* [Tarefa proposta a]: Segundo o trecho abaixo, entre quais lugares o poder imperial construiu uma ferrovia no final do século XIX?
------------
A família agora vive em um pedaço de terra do outro lado do rio em relação às plantações de chá, com grama que mal dá para pastar uma única vaca. “Usamos lenha para aquecimento, mas não temos terra suficiente para coletar a madeira”, lamenta a mãe de James. “Se eu for para a plantação de chá, não posso nem pegar um galho.”

O crânio perdido

Os Kipsigis são vítimas de uma das apropriações de terras mais descaradas e duradouras do império britânico. Começou no final do século XIX, quando o poder imperial construiu uma ferrovia do porto de Mombaça até Kisumu, às margens do Lago Vitória.

Perto do final da trilha, passou pelas encostas exuberantes de Kericho, onde a Grã-Bretanha enfrentou a resistência dos Kipsigis e dos Nandis - uma comunidade intimamente relacionada baseada em uma cordilheira ao norte. Embora conhecessem o terreno muito melhor do que os britânicos, estavam completamente desarmados.

“Em junho de 1905, 2.000 Kipsigis foram alinhados e mortos pelos britânicos. Eles foram massacrados”, conta-me o historiador David Ngasura Tuei. As forças da coroa dispararam mais de 15.000 balas na expedição punitiva a Sotik , na qual perderam apenas um homem. “O inimigo foi derrotado com uma perda insignificante para a coluna”, observa secamente um relato oficial.
------------
* [Tarefa proposta b]: Calcule quantas linhas dos registros abaixo contêm a palavra "kern", diferenciando maiúsculas de minúsculas, e responda apenas com o número.
------------
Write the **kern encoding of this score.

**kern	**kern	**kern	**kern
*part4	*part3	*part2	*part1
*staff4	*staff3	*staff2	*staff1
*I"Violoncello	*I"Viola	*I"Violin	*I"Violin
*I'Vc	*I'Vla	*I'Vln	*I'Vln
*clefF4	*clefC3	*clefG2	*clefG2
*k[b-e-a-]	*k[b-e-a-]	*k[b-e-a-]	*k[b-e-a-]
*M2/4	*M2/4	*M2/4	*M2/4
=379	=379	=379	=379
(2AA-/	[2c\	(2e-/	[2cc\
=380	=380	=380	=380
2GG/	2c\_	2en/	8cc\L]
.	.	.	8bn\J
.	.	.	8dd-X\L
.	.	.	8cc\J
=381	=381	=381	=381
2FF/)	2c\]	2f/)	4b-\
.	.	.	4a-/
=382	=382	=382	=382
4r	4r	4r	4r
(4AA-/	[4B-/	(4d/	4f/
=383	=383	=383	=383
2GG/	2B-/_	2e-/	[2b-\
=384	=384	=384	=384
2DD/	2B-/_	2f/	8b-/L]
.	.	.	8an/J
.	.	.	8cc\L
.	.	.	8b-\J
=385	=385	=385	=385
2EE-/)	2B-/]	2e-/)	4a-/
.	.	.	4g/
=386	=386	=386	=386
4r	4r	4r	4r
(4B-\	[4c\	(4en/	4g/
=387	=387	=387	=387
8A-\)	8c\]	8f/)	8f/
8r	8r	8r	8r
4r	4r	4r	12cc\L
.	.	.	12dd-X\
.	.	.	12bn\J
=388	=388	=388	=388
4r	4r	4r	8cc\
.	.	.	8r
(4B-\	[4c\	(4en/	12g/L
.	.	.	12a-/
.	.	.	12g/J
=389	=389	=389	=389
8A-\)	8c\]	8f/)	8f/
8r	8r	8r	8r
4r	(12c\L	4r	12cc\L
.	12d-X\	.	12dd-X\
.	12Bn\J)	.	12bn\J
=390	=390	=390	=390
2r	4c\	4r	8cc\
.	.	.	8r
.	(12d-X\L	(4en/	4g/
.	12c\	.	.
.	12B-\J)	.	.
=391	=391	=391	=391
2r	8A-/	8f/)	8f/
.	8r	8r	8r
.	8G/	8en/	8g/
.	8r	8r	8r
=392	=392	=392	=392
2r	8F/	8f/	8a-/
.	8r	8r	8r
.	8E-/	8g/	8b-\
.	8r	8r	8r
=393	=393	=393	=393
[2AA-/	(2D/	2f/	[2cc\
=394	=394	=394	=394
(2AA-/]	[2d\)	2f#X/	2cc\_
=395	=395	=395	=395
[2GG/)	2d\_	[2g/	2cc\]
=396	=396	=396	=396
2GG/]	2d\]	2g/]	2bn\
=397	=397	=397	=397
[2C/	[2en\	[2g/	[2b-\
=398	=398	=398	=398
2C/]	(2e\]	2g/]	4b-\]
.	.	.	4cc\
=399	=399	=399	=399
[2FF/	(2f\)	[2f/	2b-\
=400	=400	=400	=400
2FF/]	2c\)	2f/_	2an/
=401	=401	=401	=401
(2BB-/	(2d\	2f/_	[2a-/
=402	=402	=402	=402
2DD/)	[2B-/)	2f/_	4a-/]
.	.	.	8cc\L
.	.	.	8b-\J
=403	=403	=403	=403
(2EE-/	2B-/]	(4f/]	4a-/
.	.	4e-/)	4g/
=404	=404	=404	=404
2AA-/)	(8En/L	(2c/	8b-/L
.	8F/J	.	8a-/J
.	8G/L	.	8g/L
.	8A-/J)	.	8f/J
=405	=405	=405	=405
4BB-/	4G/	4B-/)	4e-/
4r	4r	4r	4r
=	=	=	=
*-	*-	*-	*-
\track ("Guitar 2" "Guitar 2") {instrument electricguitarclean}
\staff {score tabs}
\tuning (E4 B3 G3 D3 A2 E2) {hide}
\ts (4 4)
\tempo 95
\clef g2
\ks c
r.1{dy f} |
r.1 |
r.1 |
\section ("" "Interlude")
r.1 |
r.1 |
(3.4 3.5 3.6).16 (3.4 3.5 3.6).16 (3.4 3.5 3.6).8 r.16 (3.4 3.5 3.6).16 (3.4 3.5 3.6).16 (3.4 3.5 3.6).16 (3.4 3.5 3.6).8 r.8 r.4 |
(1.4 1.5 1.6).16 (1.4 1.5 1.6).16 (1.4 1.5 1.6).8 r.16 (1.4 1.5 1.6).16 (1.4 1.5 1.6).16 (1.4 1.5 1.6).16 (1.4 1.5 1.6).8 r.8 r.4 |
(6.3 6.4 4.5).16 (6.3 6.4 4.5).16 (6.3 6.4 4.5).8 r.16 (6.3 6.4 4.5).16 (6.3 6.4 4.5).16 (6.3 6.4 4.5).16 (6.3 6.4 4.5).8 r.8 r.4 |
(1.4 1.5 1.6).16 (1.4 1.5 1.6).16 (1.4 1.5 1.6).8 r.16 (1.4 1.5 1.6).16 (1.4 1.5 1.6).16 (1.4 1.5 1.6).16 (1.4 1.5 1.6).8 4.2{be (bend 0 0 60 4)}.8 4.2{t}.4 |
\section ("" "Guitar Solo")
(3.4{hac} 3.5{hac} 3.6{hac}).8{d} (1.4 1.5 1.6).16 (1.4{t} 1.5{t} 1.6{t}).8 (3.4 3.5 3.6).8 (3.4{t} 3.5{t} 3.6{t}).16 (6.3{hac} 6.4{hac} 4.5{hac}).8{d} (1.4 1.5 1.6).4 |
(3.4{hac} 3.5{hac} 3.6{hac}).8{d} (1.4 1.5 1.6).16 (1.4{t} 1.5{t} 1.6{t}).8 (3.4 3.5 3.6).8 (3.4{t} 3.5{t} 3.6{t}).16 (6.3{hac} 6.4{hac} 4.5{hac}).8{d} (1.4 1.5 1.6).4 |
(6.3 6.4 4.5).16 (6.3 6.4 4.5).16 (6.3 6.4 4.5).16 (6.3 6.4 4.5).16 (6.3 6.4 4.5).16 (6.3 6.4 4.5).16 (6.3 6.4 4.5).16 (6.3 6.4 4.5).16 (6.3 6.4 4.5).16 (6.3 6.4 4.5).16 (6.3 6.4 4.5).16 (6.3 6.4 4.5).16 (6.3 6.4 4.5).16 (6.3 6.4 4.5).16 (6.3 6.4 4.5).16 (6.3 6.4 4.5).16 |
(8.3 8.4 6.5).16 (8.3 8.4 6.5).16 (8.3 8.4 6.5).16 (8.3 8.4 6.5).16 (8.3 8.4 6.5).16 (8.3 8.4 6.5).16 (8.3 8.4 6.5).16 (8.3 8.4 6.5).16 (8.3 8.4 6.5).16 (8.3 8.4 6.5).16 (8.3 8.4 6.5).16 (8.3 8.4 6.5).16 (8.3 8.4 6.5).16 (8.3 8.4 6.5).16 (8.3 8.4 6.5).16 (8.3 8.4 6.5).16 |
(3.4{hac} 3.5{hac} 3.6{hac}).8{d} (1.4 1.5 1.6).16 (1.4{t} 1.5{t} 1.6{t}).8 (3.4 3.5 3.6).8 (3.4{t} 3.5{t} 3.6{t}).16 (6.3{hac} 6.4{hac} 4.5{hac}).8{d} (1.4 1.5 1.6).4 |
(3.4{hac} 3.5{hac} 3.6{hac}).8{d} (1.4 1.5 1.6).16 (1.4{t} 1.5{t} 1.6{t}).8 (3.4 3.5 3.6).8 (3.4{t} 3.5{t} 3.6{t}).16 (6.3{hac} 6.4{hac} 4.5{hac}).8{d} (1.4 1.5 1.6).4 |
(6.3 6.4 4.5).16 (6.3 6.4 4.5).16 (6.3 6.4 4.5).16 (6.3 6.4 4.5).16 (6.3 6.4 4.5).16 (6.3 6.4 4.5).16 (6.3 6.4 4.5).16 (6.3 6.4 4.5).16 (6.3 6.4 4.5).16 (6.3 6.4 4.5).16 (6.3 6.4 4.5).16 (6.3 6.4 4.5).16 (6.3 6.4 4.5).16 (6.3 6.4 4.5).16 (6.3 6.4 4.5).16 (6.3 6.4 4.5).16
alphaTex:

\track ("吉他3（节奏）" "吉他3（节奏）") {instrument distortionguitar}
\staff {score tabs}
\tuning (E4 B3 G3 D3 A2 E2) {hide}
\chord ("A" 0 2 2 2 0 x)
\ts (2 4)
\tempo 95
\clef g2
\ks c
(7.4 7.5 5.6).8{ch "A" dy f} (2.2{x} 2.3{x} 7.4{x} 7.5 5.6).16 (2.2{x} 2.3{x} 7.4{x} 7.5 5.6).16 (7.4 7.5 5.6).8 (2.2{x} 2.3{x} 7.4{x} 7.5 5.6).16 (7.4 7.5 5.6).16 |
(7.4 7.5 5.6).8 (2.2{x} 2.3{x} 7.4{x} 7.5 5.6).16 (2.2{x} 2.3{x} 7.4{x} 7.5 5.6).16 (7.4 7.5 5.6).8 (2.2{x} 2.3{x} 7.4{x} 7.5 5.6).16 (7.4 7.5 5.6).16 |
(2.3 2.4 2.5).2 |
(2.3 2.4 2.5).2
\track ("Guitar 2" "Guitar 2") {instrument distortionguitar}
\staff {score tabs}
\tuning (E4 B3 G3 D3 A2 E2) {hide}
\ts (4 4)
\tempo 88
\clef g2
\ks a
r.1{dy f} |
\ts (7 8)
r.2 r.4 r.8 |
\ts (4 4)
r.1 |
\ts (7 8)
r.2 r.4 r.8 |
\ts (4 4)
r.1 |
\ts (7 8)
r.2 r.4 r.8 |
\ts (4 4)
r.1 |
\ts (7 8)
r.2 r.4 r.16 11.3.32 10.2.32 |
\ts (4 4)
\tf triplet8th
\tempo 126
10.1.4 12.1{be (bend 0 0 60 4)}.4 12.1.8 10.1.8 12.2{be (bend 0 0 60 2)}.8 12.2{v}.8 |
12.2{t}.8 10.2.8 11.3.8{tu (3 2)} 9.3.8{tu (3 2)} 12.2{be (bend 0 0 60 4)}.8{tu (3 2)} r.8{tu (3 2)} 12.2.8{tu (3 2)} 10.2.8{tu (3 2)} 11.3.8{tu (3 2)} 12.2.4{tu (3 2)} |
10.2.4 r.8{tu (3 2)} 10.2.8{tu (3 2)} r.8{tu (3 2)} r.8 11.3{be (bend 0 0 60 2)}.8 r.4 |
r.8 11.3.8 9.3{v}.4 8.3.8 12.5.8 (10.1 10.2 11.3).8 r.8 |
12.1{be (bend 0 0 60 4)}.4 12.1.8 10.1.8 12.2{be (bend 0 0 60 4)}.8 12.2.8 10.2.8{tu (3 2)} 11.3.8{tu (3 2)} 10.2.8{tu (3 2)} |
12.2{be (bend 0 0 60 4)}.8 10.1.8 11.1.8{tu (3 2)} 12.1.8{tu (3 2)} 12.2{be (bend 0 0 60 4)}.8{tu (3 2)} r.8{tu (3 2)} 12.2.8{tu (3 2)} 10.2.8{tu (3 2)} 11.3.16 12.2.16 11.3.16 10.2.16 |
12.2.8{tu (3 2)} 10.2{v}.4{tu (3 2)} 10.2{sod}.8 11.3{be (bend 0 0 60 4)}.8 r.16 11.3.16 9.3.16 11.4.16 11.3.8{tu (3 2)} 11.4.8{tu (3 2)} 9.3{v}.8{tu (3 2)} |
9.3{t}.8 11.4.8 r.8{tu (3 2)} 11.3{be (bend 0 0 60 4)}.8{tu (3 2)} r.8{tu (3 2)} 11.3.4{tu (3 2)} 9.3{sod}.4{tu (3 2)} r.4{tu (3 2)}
------------
* [Resposta final a]: Do porto de Mombaça até Kisumu, às margens do Lago Vitória.

* [Resposta final b]: 2